The lines to find are those in the entries that hold the word "performed"; copy every one of them.
============================================================
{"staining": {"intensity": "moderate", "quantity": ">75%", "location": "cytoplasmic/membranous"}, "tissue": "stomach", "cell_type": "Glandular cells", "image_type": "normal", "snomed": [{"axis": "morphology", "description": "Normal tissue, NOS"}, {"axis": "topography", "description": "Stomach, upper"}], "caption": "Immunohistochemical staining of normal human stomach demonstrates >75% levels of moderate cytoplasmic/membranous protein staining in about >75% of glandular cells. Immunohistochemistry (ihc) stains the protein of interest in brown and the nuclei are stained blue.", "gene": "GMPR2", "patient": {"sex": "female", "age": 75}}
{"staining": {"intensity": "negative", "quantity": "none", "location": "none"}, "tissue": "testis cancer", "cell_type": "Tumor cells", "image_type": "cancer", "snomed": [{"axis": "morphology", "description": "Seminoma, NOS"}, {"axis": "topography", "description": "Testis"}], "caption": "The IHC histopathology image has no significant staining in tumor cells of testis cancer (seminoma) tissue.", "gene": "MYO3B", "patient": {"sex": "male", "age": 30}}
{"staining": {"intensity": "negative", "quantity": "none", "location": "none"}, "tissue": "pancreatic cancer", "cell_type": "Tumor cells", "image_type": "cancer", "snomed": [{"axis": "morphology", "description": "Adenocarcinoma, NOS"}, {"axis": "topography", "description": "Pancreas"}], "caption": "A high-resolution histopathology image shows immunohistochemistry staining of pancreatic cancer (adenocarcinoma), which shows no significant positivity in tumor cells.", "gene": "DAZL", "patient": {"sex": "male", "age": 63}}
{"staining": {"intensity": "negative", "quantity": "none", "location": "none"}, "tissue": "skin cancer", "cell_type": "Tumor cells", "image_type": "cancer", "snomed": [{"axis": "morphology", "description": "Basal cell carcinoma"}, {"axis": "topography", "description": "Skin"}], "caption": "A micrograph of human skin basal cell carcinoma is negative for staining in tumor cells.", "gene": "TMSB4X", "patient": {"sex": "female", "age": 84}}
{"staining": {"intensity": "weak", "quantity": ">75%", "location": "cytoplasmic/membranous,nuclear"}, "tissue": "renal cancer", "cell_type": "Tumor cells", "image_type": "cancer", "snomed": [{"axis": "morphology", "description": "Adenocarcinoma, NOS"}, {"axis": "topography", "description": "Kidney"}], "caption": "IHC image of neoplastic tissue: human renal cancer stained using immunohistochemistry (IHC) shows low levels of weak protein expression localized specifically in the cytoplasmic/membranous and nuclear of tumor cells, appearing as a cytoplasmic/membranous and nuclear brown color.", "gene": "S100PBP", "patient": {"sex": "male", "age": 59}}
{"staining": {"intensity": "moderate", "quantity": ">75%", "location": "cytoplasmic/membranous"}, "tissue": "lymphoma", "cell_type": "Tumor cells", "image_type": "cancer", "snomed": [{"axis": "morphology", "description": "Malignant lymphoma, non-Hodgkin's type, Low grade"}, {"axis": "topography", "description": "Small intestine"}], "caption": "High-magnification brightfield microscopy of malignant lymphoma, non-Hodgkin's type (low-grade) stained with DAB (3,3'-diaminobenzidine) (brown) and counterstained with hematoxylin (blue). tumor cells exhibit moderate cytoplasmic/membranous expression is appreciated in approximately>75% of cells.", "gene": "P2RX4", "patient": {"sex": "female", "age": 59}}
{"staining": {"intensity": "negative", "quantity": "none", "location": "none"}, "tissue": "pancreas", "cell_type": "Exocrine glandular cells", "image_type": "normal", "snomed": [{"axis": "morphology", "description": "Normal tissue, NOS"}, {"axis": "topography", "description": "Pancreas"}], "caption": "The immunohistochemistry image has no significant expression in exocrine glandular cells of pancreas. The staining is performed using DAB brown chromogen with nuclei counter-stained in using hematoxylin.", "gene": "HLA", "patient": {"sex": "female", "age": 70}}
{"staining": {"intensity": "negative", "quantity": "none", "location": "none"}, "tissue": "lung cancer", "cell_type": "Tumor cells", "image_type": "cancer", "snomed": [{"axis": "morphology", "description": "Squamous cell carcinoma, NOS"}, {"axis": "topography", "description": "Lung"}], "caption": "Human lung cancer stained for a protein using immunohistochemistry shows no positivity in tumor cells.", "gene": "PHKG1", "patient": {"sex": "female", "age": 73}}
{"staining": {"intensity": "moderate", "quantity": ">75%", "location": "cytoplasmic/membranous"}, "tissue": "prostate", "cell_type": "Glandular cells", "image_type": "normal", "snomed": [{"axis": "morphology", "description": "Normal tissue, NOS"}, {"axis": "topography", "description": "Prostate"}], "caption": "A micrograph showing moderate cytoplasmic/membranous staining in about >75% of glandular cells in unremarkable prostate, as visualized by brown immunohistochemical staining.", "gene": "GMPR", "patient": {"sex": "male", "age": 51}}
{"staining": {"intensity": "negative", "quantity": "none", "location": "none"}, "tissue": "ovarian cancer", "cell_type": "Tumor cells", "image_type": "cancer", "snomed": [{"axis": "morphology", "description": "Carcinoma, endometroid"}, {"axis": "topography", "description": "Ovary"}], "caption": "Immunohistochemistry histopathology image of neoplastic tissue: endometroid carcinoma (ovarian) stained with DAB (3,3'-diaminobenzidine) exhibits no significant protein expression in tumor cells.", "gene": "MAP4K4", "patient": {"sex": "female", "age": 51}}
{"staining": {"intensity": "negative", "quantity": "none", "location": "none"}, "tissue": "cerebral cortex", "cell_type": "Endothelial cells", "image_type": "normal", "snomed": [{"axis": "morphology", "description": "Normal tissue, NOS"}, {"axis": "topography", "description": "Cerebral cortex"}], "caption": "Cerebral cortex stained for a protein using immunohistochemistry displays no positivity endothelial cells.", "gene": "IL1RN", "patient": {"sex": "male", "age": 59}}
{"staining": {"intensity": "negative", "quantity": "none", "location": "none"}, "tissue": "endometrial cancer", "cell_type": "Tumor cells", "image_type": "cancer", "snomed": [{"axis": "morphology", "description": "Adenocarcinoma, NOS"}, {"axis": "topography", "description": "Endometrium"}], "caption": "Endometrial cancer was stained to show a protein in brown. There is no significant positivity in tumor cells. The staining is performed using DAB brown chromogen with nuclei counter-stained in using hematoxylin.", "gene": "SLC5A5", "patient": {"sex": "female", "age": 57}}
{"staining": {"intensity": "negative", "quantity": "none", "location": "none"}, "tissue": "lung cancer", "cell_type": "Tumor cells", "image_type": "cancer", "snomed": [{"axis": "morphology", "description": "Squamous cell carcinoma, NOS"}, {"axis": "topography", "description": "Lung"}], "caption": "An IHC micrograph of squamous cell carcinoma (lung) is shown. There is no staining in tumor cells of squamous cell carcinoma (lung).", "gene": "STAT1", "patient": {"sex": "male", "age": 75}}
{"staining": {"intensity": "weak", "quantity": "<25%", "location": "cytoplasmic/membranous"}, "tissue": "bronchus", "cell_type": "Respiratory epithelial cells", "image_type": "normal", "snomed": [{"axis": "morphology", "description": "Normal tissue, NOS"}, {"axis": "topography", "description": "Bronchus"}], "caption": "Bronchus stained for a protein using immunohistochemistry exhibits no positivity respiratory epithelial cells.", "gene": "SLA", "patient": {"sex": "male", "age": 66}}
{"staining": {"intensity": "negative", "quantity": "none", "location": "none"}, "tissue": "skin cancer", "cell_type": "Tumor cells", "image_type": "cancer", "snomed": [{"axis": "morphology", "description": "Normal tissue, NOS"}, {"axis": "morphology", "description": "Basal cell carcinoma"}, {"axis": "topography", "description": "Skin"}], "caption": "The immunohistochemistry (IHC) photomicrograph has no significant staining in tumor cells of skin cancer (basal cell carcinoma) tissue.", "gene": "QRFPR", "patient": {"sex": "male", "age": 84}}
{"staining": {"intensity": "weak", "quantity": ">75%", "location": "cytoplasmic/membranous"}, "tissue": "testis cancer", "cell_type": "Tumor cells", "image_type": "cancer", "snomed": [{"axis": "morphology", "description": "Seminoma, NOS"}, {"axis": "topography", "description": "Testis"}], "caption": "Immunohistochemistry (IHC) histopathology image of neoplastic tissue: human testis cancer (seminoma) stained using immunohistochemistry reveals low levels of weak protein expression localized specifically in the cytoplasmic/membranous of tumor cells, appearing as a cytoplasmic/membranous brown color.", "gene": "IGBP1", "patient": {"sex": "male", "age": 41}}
============================================================
**Task answer:**
{"staining": {"intensity": "negative", "quantity": "none", "location": "none"}, "tissue": "pancreas", "cell_type": "Exocrine glandular cells", "image_type": "normal", "snomed": [{"axis": "morphology", "description": "Normal tissue, NOS"}, {"axis": "topography", "description": "Pancreas"}], "caption": "The immunohistochemistry image has no significant expression in exocrine glandular cells of pancreas. The staining is performed using DAB brown chromogen with nuclei counter-stained in using hematoxylin.", "gene": "HLA", "patient": {"sex": "female", "age": 70}}
{"staining": {"intensity": "negative", "quantity": "none", "location": "none"}, "tissue": "endometrial cancer", "cell_type": "Tumor cells", "image_type": "cancer", "snomed": [{"axis": "morphology", "description": "Adenocarcinoma, NOS"}, {"axis": "topography", "description": "Endometrium"}], "caption": "Endometrial cancer was stained to show a protein in brown. There is no significant positivity in tumor cells. The staining is performed using DAB brown chromogen with nuclei counter-stained in using hematoxylin.", "gene": "SLC5A5", "patient": {"sex": "female", "age": 57}}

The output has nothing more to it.